When you copy the listing, skip the images and return each line verbatim.

- DATA SEGMENT:
----

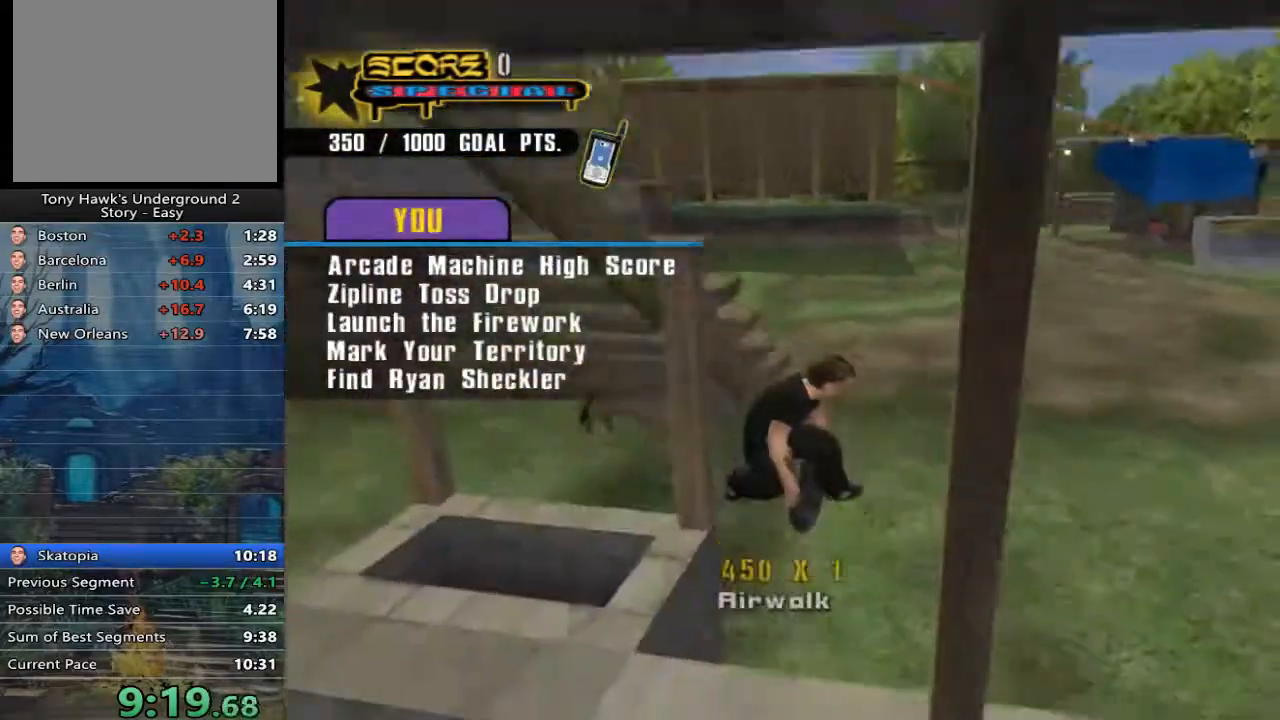
{"buttons": ["A"], "left_stick": "right", "right_stick": "center", "events": [[67, "left_stick", "right"], [333, "left_stick", "center"], [500, "left_stick", "right"]]}
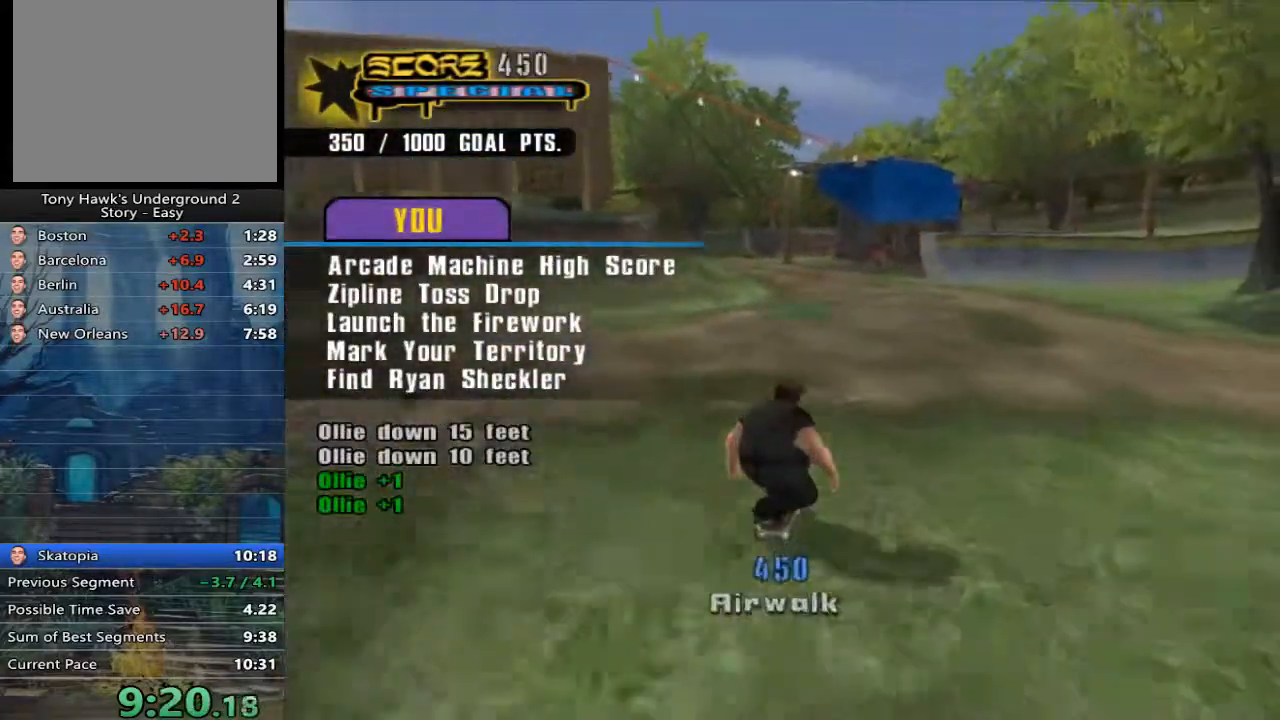
{"buttons": ["A"], "left_stick": "center", "right_stick": "center", "events": [[483, "left_stick", "center"]]}
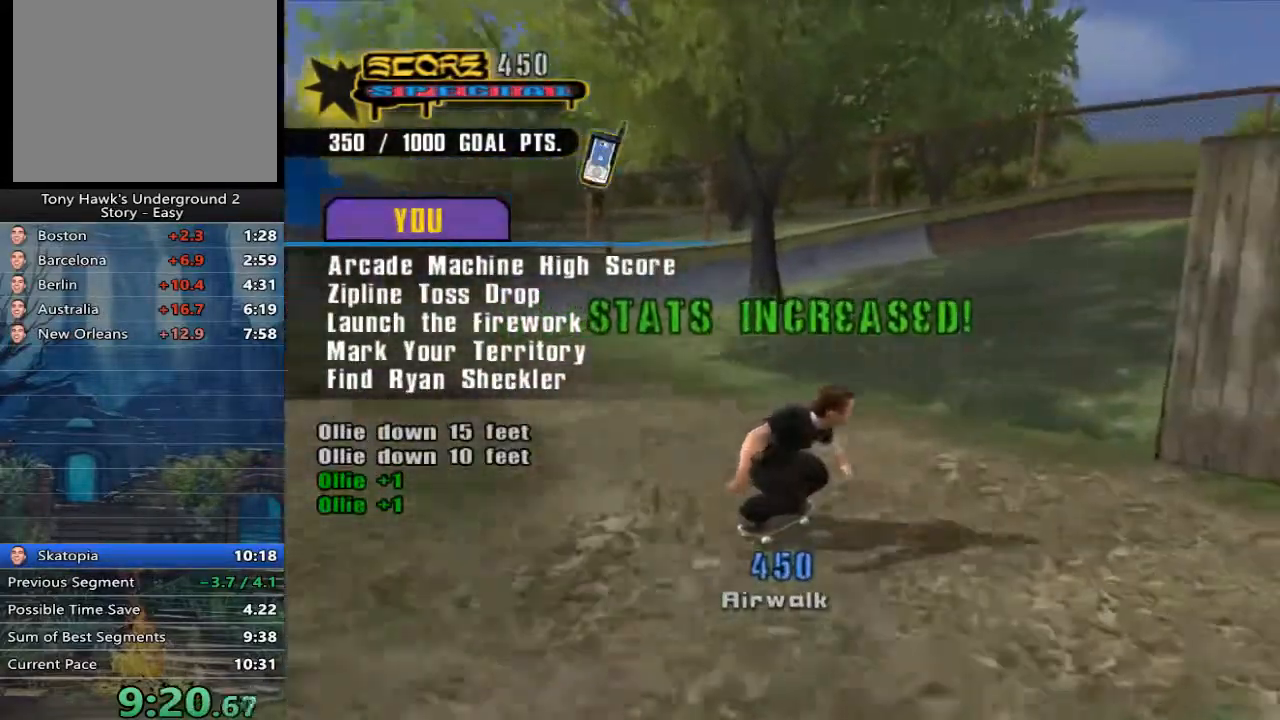
{"buttons": [], "left_stick": "center", "right_stick": "center", "events": [[183, "left_stick", "right"], [283, "left_stick", "center"], [383, "A", "up"]]}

----

- RESPONSE:
{"buttons": ["A"], "left_stick": "right", "right_stick": "center", "events": [[67, "left_stick", "right"], [333, "left_stick", "center"], [500, "left_stick", "right"]]}
{"buttons": ["A"], "left_stick": "center", "right_stick": "center", "events": [[483, "left_stick", "center"]]}
{"buttons": [], "left_stick": "center", "right_stick": "center", "events": [[183, "left_stick", "right"], [283, "left_stick", "center"], [383, "A", "up"]]}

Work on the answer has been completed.